Citizen science is scientific research conducted by amateur or non-professional scientists with the aim to increase scientific knowledge. There are many types of citizen science projects including bird counts, frog watches, post bushfire animal monitoring projects and so on, for marine and terrestrial plants and animals. Citizen science has become popular globally over the past few decades and is becoming more common and technology enabled. There are now many citizen science platforms available for people to find projects and activities and contribute data (e.g. the Atlas of Living Australia and iNaturalistAU). The future of citizen science will be citizen sensing which will see people using low-cost or self-built sensors to collect data to find out more about issues they care about and empower themselves.
Artificial Intelligence and Machine Learning
Artificial Intelligence (AI) is a technique which enable machines, via computer programs, to mimic human behaviour. Machine Learning (ML) is a subset of AI which uses statistical methods within computer programs to enable machines to improve with experience and use of data. Although most of a ML process can be automated, considerable upfront investment is required to produce training data, train an algorithm, review the outputs and perform any manual corrections required. AI and ML are new and emerging fields along with deep learning which is a specific ML approach that makes the computation of multi-layer neural networks feasible. The future of AI and ML will see improvements in natural language processing. There will also be AI robotics, Artificial Internet of Things (AIoT) and AI and ML on board satellite platforms.
Big Data and Analytics (including Geographic Information System)

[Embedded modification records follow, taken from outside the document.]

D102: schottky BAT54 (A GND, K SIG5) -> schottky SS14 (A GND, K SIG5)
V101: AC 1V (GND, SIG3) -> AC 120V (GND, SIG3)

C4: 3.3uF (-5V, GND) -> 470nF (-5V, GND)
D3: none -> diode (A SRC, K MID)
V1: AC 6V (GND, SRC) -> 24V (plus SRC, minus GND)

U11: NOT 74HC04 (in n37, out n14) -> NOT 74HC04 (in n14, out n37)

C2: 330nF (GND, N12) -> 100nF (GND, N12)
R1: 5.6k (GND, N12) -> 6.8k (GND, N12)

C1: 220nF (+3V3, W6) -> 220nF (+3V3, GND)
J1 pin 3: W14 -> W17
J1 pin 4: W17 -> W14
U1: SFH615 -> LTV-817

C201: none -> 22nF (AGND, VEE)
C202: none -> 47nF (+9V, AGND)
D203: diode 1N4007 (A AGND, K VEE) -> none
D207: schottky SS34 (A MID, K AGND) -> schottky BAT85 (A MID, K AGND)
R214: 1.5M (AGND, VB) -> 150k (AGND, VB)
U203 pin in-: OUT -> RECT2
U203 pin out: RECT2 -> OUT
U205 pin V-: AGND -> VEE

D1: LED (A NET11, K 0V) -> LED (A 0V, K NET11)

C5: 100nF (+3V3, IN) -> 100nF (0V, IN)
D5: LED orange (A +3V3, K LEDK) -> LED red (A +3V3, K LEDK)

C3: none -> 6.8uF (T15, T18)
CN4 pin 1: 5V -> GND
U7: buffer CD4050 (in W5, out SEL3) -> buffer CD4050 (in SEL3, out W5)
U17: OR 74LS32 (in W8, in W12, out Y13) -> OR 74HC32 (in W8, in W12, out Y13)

As big data comprises EO, RS and IoT data, and analytics includes AI and ML, there is significant overlap between this and earlier categories. Big data is defined by the three ‘V’s of volume, velocity and variety. So big data is larger, faster, and more complex from many different sources. Big data analytics uses advanced technology systems and mathematics on big data to uncover hidden patterns, correlations, and other insights. There are four types of big data analytics: descriptive, diagnostic, predictive and prescriptive. The development of open-source frameworks which enable a network of computers to solve problems, enabled the growth of big data by making it easier and cheaper to work with. The volume of big data is growing exponentially with the rise of IoT and ML and will increasingly be stored and processed in the cloud.
Simulation and Modelling
Spatial modelling is a process of spatial analysis that uses mathematical rules and procedures to analyse and visualise spatial data. While modelling is the act of building a model, simulation is the process of using the model to study the behaviour of a system. The objective of spatial modelling and simulation is to study objects or phenomena that occur in the real world for problem solving and planning. Models and simulations are an important way to study inaccessible systems, and to complement conventional approaches of scientific experiment and observation. The future of simulation and modelling may include an Ocean Avatar (whole of ocean digital twin) and real-time monitoring feeds within simulated environments.